--- COMPITI ED ESERCIZI ---
(1) Riporta per favore il passo del testo della pagina che va da "Viviamo l’esperienza del" fino a "nostra unica essenza." compreso.
(2) Secondo il testo della pagina, che cosa raccontano tutte le lingue di Babele?

━━━━━ TESTO DELLA PAGINA

Viviamo l’esperienza del viaggiare pur restando fermi, dello scoprire luoghi e culture sorprendenti, solo in apparenza estranee e lontane perché tutte innervate di quella umanità che è nostra e di tutti parimenti, sia pur declinata secondo linguaggi e in contesti relazionali differenti ma in fondo uguali. La passione ardente negli occhi degli innamorati, i moti di rabbia e ribellione per una libertà o un diritto negato, l’ostilità e il rancore per un torto subito possono essere espressi con suoni e timbri diversi, nelle mille lingue di Babele, ma tutte raccontano la nostra unica essenza.

━━━━━━━━━━
━━━━━ MATERIALE FORNITO

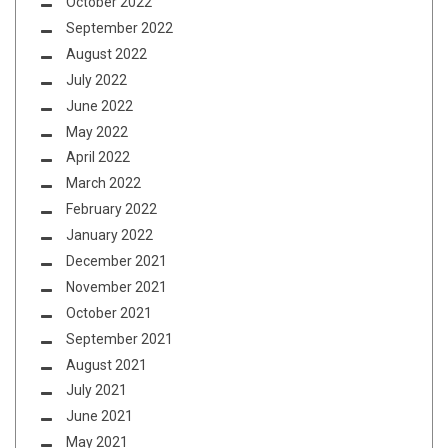
October 2022
September 2022
August 2022
July 2022
June 2022
May 2022
April 2022
March 2022
February 2022
January 2022
December 2021
November 2021
October 2021
September 2021
August 2021
July 2021
June 2021
May 2021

━━━━━━━━━━

--- ELENCO DELLE SOLUZIONI ---
(1)
Viviamo l’esperienza del viaggiare pur restando fermi, dello scoprire luoghi e culture sorprendenti, solo in apparenza estranee e lontane perché tutte innervate di quella umanità che è nostra e di tutti parimenti, sia pur declinata secondo linguaggi e in contesti relazionali differenti ma in fondo uguali. La passione ardente negli occhi degli innamorati, i moti di rabbia e ribellione per una libertà o un diritto negato, l’ostilità e il rancore per un torto subito possono essere espressi con suoni e timbri diversi, nelle mille lingue di Babele, ma tutte raccontano la nostra unica essenza.

(2) La nostra unica essenza.